「歯医者にはすぐ行こう。時の残酷さ。」キャスト・アウェイ movie mammaさんの映画レビュー(感想・評価)
歯医者にはすぐ行こう。時の残酷さ。
秀逸なタイトル。
漂流し、恐怖心や自死念慮を捨て去り、生還すれば大切な人の想い出として諦められていた。
恵まれた国で人生でこんな難儀を味わう人はごくわずかとは思うが、戦争紛争に巻き込まれ兵役や難民や亡命となれば似たような苦しみのさなかにいる人も世界には沢山いる。
それでも、人生には極力起こらない映像の中の事であって欲しいと思わずにはいられない。
大好きな人ケリーと結婚間近で、時間に忠実な仕事人間だったチャックが、Fedex勤務中に飛行機事故に巻き込まれ、一転、無人島の住民に。
怪我も日焼けもしながら、雨よけ、水分確保、火起こし、食料確保と様々知恵を身につけ4年間の歳月を過ごし、ついに筏を完成させて脱出を試みるわけだが、無事に生還してみれば。
戻ったメンフィスでは簡単にチャッカマンで火が付く。無人島でより大ぶりなカニはお皿にごろごろ並んでいる。
ケリーはよりによって歯医者スポルディングの知り合いの歯科医と家庭を築き小さな子供も産まれている。
宅配業ゆえに時間にあれだけうるさかったチャックが、唯一延期癖があった歯医者。
そのせいで無人島では歯が痛みスケート靴の歯と石で歯をもぎ取る羽目になったし、よりによって歯医者とケリーが結婚するなんて。
本当に皮肉なものである。
壊れた懐中時計のケリーの写真と、バレーボールのウィルソンを見てなんとか生き延びてきた4年間の絶望と小さな希望の繰り返しと、自然における人間の技術や身体のちっぽけさを突きつけられる作品。
枝を裂いて、それを編んで作るそのロープで、
首を括って死ぬか、生きる筏を作るのか。
事前テストで死ねないとわかったチャックは生きる方に方向転換できたが、そこには漂着してきたfedexの荷物のひとつに付いていた天使の羽のマークの存在も大きかった。
他の漂着荷物は、しばらく保管したのち、背に腹は変えられず、開封して無人島で生き延びる様々な道具として使うが、天使の羽の荷物だけは開封しなかった。
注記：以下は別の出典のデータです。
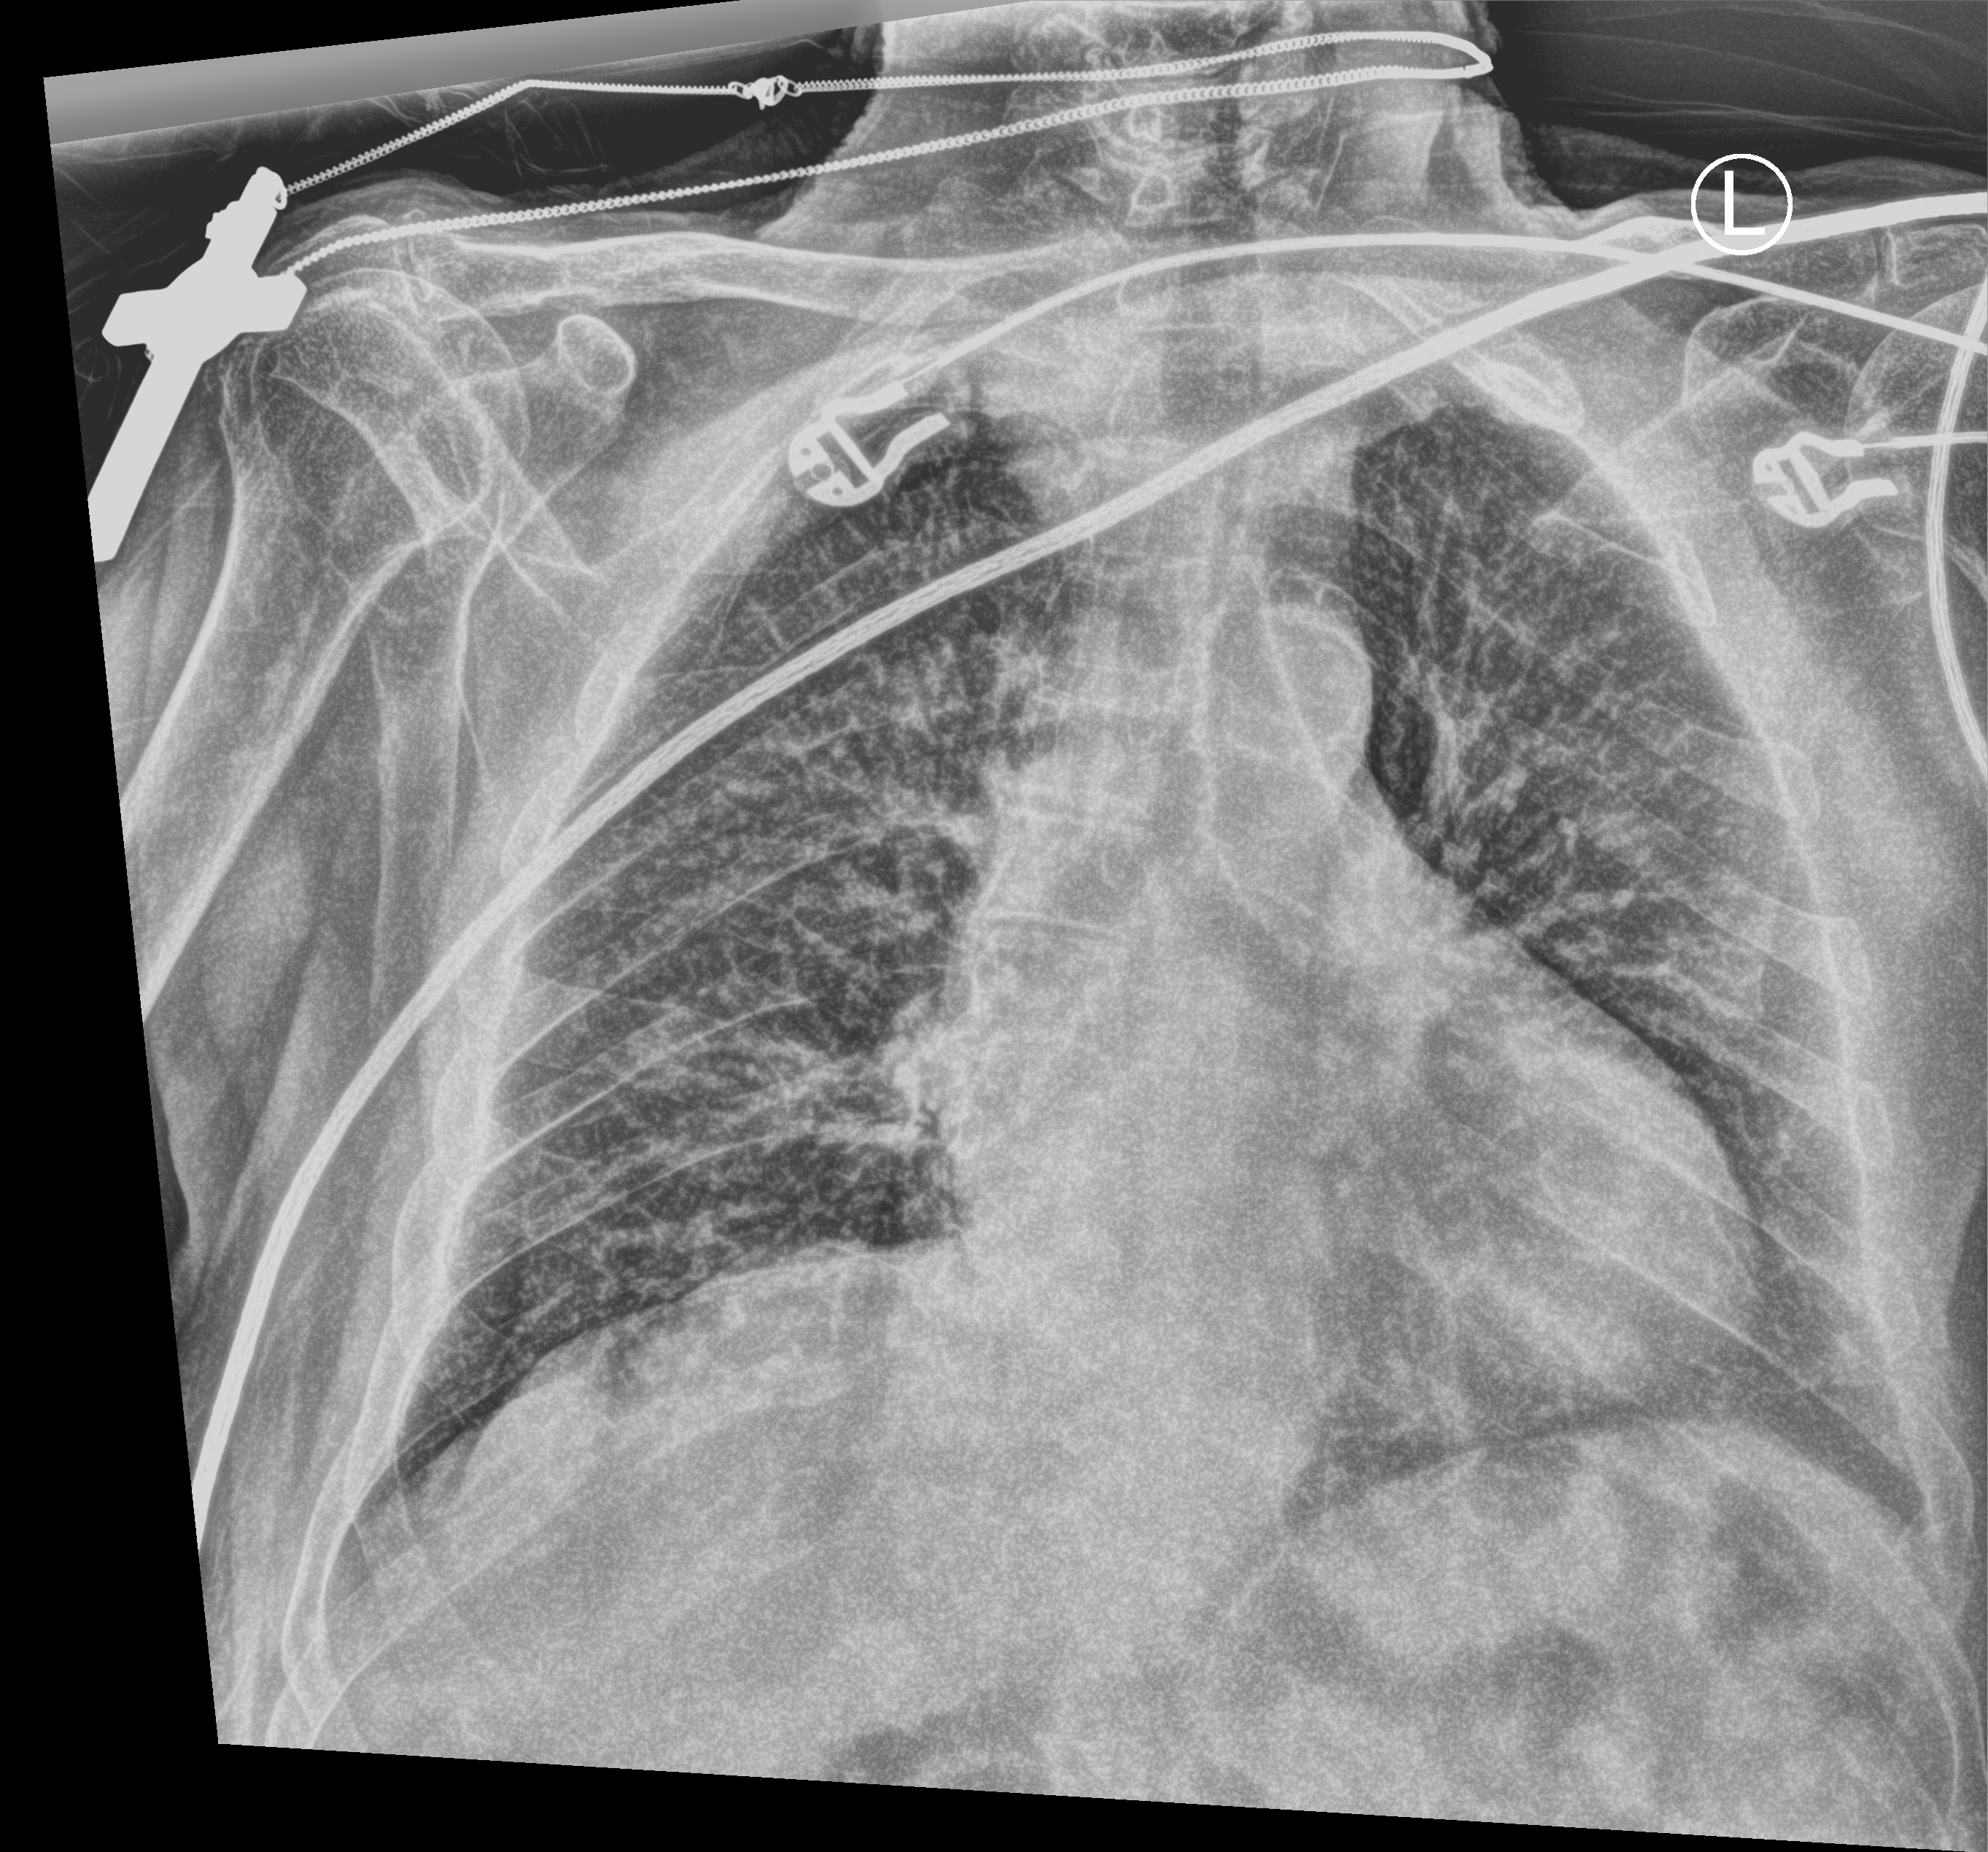
Chest X-ray (portable), anteroposterior (AP) projection. Male patient hospitalised with COVID-19, age 75–90 years.
From the hospital-stay record, not from the radiograph (when in the stay this image was taken is not recorded):
- admitted to intensive care during this hospital stay: no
中身が何かはチャックにはわからずじまい。
だが、その荷物の送り先ベッティーナが、最初のシーンでは、メンフィスからロシアにいる夫宛に荷物を送っている。天使の羽のマークの工房を夫婦で営んでいるようだったが、届いた先のロシアでは夫は浮気中で愛人と荷物を受け取る。
四年経って、生還したチャックが荷物をベッティーナに届けてみれば、工房の名前はベッティーナ単独に変わっていて、夫ではなく犬が増えていた。
時は、愛をも裂いてしまう。
歯もだめにしてしまう。
時間を本当に刻んでいたチャックは正しかったのだとわかる。
でも、時間を守ることだけでなく、何に大切な時間を使うのか。
クリスマスにケリーを置いてまで、仕事に行くべきだったのか?
ケリーはチャックが遭難したために、夢だった学者に近づくための論文発表の場に行かれなかった。
一瞬の、ほんの少しの決断が、人生のなにに時間を費やすかまで、自分のことも人のことも変えてしまう。
時間は、1分1秒を争い守ることよりも、大切な物事人との時間を大切にするということなのだと、チャックの気持ちを通してよくよく学ぶことができた作品。